2013-03-25

"Os amantes clandestinos e outras inutilidades poéticas" de Manuel de Lima Bastos




Abrindo com cláusula eugeniana, logo o segundo elemento titular dispersa cataforicamente o mero fulgor amoroso - toda a inutilidade é poeticamente útil, di-lo a sabedoria da poesia.
Deitados ao tempo, estes amantes são o pó que ressuma na memória proveniente de antiga joeira sentimental, "como velhos peixes de olhos glaucos / imóveis na profundidade". Em ascese, todo o sujeito lírico haverá de sonhar com a "improvável visita do amor" - poderia o sonho não a afirmar como útil tautologia?
O "tempo não chega" dirá o poeta neste rito clandestino de cultuação da indenegável beleza presente em cada laceração feminina, em cada esquiva visão quotidiana da mulher real-transformada. Os semas utilizados são muitas vezes admonitórios da incapacidade do sujeito poético dar conseguimento às suas pretensões, lavrando em enigma essa busca de absoluto com comparações. condições e modos fugazes.

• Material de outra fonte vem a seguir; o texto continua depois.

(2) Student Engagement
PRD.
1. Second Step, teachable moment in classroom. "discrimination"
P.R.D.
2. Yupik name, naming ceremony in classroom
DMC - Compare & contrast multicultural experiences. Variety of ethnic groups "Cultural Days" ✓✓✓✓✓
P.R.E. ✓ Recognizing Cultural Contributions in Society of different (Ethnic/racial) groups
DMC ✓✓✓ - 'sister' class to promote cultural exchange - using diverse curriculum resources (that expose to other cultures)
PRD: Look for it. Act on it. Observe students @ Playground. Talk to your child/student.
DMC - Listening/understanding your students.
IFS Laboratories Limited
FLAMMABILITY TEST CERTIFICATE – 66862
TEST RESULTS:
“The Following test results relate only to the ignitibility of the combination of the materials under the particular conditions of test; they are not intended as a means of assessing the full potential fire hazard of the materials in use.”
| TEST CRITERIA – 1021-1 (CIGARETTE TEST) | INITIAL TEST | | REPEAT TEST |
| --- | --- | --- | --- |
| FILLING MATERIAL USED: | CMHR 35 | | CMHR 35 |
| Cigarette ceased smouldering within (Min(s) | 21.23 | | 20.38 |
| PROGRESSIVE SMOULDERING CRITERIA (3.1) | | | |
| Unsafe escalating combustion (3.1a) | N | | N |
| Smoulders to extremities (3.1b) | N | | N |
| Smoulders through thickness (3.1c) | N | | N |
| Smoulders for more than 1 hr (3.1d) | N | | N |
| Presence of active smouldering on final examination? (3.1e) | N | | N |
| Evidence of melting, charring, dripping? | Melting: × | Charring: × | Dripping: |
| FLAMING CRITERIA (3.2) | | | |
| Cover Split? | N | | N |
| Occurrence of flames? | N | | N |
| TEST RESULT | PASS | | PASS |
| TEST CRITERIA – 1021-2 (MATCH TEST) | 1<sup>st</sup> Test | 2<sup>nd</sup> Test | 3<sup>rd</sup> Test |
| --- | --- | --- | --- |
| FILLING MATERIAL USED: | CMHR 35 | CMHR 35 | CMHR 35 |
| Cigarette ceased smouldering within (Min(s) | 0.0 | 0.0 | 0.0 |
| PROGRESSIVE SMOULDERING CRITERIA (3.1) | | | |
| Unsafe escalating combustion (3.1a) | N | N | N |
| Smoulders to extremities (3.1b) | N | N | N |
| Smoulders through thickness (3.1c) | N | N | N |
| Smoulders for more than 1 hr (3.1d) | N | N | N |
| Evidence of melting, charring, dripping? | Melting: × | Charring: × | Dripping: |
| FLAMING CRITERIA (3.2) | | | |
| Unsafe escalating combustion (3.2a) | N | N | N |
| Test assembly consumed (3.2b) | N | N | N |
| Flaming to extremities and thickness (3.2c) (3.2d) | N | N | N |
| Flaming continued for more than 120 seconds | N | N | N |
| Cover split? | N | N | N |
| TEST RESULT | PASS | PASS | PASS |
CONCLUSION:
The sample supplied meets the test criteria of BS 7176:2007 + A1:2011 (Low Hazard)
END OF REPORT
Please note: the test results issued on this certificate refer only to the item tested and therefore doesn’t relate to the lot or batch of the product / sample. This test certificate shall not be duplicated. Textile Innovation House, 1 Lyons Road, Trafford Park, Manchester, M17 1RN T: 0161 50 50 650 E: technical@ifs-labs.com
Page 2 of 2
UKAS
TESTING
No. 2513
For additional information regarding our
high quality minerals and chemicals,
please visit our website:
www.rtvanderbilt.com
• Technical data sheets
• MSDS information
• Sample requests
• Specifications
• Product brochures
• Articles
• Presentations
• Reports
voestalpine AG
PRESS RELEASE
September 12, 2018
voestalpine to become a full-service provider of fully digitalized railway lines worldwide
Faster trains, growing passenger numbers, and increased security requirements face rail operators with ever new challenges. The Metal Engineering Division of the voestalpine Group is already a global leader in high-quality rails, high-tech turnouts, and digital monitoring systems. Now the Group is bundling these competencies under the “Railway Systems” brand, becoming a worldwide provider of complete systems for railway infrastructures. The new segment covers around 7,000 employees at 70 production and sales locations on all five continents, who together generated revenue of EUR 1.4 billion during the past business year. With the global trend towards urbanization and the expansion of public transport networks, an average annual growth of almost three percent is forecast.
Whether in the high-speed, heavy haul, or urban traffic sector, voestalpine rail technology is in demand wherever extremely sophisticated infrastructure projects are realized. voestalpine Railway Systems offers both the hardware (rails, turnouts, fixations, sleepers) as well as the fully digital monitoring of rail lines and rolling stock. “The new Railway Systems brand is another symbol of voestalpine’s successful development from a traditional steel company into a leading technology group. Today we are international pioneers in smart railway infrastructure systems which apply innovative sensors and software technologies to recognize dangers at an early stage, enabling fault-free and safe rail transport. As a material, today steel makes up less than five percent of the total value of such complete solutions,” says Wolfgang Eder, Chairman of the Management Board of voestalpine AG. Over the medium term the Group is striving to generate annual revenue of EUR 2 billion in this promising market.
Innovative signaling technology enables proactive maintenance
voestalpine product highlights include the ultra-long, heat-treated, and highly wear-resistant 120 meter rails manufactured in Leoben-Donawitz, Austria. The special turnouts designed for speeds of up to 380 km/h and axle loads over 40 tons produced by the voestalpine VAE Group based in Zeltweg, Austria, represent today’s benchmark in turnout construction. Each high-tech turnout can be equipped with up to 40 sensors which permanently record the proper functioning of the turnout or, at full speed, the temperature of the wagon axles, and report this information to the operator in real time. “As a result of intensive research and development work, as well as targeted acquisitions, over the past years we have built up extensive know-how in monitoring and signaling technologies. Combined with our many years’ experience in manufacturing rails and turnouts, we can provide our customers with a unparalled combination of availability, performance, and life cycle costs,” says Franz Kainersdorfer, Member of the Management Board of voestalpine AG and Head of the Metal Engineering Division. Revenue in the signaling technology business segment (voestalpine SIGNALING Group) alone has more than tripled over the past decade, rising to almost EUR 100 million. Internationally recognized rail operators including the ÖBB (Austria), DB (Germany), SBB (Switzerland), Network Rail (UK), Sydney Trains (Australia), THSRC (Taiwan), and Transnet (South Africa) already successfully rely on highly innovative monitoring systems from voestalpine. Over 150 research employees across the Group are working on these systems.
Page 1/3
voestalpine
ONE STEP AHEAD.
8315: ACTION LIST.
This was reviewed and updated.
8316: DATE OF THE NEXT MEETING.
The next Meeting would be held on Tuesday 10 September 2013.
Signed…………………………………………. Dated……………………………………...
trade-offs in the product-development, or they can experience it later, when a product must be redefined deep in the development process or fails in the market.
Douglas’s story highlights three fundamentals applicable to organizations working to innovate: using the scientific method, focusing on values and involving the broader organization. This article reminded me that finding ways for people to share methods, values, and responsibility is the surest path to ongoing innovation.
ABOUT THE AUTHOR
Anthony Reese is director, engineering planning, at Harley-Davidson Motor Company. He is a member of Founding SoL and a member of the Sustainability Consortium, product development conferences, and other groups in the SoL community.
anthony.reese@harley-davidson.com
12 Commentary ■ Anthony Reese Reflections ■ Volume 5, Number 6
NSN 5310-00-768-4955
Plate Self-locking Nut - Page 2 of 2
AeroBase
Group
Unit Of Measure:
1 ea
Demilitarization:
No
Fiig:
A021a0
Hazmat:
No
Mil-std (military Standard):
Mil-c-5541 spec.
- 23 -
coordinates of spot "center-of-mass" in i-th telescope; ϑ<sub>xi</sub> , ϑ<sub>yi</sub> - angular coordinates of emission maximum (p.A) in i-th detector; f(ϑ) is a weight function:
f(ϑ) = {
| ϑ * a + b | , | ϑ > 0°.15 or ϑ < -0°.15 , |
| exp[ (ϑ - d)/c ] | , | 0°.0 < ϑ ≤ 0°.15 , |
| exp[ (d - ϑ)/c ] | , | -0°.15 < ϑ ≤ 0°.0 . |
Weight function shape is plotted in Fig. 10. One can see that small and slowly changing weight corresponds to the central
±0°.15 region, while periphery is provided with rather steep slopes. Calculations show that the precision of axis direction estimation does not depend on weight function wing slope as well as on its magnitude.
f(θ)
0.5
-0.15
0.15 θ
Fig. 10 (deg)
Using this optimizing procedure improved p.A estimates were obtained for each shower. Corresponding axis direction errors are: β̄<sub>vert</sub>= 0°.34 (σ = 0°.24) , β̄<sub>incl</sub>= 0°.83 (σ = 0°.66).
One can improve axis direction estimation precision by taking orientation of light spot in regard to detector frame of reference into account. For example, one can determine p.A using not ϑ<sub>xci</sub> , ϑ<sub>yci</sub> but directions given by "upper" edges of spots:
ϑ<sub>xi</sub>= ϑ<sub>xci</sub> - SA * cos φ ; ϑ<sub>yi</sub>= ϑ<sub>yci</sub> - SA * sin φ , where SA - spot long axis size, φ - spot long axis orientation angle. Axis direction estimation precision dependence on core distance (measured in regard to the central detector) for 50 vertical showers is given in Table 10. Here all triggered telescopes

Cinérea é ainda a tonalidade expressiva. "Olhos tristes" e "luz sombria" são aqui mera exemplificação da isotopia dolorida que percorre todo o macrotexto.
Sobre o caráter terrível da palavra 'não', que Vieira eternizou, fala ainda esta poesia, diz esta voz de Manuel de Lima Bastos que percorre a impossibilidade e a finitude em fogo que é essência da logotetia. "Entretanto virá o tempo fazer" o seu trabalho para que estes amantes, isto é, esta singular poesia, rompam os lindes da clandestinidade.